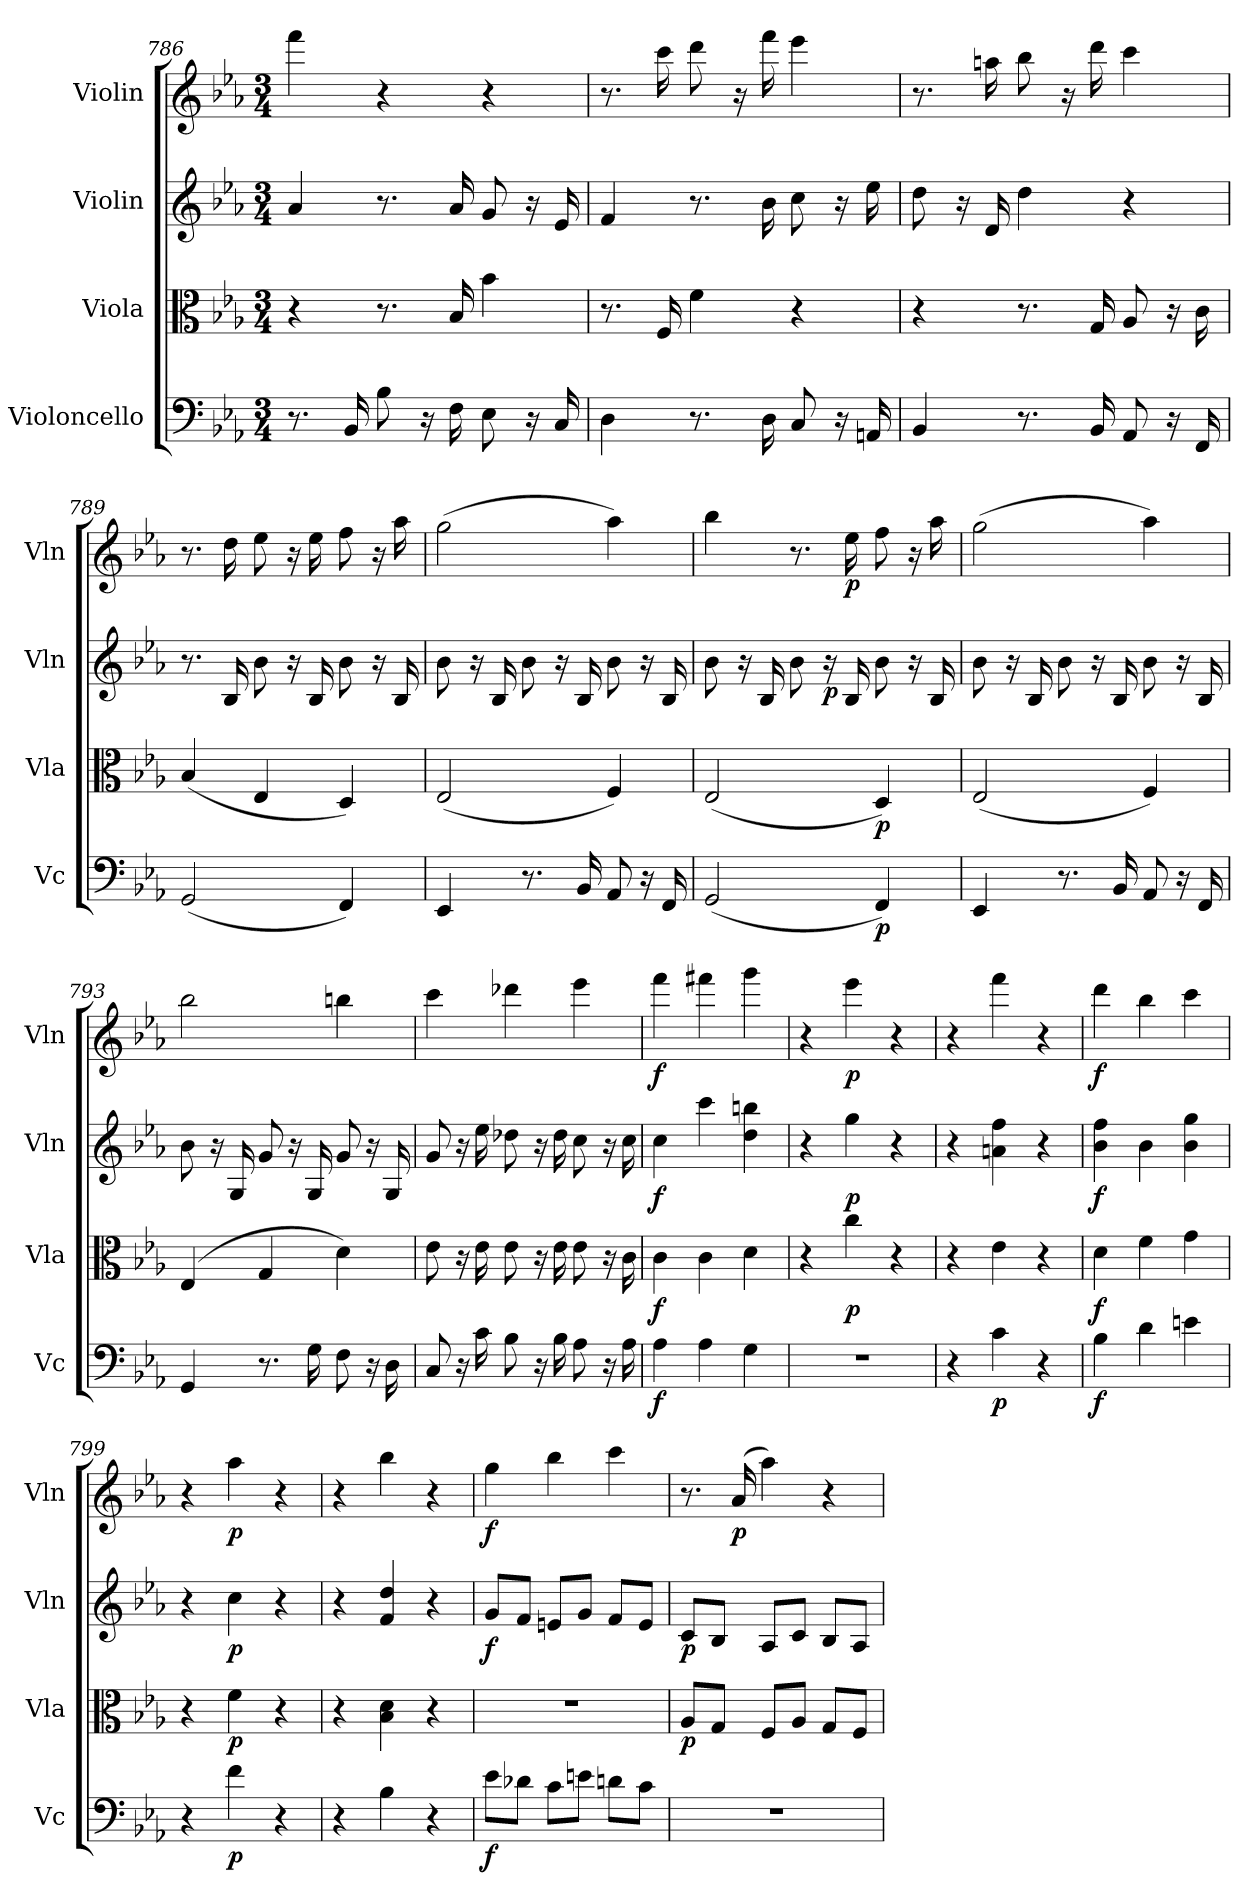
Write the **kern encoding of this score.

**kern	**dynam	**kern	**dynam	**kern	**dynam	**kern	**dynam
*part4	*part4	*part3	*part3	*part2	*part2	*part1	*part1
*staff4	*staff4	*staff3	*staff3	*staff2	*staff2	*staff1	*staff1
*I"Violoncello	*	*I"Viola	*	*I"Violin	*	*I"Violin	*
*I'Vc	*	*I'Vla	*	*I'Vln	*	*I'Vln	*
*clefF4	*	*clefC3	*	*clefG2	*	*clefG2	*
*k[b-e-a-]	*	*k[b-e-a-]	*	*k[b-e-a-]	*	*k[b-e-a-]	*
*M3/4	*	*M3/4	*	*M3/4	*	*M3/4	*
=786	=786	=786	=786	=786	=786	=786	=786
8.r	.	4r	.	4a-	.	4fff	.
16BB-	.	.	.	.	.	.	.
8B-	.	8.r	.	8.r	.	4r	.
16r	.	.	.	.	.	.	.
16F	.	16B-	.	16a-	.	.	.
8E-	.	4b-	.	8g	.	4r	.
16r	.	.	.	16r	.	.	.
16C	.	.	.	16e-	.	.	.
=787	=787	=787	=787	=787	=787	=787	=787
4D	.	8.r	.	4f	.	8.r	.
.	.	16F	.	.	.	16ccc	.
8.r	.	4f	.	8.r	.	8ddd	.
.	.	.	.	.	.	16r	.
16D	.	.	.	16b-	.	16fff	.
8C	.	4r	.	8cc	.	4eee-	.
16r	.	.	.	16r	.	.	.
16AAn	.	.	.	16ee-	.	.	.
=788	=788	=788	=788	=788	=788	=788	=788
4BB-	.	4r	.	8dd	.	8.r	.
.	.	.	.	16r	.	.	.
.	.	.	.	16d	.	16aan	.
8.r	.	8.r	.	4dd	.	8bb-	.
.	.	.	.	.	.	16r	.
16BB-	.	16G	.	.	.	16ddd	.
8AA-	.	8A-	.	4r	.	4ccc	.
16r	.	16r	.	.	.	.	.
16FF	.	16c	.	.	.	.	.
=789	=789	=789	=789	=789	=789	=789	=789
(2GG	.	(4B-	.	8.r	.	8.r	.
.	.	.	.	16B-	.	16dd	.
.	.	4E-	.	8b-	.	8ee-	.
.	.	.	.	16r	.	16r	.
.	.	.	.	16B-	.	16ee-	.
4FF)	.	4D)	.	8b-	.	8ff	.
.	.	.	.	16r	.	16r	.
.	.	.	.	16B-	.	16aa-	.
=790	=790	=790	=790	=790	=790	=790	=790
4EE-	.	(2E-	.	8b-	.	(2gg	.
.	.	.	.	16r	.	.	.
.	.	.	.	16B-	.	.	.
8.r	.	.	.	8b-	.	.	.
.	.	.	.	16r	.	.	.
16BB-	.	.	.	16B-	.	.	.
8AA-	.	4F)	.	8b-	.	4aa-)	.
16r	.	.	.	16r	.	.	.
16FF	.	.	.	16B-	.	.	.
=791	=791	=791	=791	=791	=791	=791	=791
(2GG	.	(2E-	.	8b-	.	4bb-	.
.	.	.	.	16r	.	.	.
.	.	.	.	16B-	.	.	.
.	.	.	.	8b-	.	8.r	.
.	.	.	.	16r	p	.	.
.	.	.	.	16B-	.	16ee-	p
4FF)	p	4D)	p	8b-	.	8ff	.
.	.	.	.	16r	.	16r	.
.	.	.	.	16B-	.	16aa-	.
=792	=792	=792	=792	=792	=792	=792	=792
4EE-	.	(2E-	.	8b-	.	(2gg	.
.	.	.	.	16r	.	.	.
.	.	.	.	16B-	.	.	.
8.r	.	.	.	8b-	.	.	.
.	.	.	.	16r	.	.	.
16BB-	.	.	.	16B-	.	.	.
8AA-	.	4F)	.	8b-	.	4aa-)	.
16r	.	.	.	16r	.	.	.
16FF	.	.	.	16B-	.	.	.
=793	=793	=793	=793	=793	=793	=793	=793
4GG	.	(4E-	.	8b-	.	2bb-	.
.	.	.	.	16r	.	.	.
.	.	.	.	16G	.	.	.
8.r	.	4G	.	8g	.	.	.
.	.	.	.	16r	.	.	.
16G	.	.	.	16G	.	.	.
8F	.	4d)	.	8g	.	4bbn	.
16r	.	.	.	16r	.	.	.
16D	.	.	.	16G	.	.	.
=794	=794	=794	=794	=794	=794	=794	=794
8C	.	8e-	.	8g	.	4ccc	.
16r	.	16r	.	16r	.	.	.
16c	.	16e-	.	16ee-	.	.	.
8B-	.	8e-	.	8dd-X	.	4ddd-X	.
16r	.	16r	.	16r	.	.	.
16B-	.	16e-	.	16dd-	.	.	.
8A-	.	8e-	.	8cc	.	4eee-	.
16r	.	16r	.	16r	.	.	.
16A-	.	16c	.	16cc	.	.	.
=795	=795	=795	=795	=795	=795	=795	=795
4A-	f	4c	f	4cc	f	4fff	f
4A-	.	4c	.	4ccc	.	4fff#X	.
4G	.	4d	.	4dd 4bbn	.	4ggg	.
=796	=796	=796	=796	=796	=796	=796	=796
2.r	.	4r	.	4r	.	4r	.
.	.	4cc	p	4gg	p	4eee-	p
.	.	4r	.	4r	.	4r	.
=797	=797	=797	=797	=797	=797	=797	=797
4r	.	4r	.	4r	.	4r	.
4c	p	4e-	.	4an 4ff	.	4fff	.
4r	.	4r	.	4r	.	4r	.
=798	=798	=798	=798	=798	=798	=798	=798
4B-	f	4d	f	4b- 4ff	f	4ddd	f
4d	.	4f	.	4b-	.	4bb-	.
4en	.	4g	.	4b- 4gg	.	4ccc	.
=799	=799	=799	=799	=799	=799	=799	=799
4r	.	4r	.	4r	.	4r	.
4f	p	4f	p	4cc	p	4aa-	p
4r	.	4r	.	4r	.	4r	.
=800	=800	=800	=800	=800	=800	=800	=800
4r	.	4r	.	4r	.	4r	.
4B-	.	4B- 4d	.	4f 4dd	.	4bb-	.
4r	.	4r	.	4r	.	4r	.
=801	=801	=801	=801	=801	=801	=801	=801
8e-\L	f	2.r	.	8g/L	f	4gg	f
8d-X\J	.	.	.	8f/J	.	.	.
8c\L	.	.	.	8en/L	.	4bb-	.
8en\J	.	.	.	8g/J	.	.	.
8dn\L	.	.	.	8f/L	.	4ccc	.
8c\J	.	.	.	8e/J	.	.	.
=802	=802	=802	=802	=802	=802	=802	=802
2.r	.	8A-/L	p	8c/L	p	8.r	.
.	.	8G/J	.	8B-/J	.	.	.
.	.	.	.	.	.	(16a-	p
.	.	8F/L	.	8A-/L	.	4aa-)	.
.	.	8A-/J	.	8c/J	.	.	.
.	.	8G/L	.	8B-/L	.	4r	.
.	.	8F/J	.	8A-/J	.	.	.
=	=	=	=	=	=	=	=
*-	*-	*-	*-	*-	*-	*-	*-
--
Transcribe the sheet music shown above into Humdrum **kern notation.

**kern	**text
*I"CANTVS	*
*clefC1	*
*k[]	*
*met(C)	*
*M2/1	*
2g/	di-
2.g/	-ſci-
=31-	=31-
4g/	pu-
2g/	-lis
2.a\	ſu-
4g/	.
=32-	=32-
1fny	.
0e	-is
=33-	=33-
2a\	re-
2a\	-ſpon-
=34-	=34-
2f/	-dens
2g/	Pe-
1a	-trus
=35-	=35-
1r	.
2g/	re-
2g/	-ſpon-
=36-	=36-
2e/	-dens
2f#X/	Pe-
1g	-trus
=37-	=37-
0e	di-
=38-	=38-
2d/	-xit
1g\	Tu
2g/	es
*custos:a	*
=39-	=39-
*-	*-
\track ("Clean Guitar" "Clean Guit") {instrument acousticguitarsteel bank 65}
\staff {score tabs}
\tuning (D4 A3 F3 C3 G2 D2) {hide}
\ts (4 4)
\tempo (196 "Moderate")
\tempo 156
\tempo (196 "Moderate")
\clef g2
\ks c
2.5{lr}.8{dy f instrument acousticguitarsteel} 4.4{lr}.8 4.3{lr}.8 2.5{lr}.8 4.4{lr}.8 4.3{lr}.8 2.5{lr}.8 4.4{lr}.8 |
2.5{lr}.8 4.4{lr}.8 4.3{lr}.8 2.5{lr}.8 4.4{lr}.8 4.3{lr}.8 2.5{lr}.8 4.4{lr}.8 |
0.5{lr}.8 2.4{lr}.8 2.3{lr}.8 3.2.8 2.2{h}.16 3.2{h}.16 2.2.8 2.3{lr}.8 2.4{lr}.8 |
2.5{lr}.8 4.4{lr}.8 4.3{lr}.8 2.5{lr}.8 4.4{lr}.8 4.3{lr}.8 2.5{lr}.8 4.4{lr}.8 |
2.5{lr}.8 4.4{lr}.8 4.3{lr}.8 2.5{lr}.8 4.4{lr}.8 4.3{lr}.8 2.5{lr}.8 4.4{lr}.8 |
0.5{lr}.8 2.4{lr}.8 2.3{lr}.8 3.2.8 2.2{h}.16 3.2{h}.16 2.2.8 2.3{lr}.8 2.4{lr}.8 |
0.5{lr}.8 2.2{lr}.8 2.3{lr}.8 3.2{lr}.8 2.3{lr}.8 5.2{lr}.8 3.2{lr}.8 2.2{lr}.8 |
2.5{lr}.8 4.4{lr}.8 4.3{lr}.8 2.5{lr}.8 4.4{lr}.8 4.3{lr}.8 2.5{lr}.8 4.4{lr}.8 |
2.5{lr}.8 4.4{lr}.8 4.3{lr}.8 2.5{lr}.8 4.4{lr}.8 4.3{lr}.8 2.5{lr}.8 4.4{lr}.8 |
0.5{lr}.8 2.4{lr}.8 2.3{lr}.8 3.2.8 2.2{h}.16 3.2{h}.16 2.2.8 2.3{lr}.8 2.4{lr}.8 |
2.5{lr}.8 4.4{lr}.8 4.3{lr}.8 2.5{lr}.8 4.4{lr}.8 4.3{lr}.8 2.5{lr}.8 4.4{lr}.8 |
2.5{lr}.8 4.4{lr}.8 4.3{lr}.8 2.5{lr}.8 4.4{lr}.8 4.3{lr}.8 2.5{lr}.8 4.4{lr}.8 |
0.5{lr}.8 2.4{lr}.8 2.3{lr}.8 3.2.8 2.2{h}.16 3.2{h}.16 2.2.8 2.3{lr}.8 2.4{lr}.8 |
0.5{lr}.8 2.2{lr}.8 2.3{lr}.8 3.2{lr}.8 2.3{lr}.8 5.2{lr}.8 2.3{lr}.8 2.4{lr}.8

DIRECTION
Can you show every line of the items above that contains the word "score", matching its case exactly?

OUTPUT
Write the **kern encoding of this score.
\staff {score tabs}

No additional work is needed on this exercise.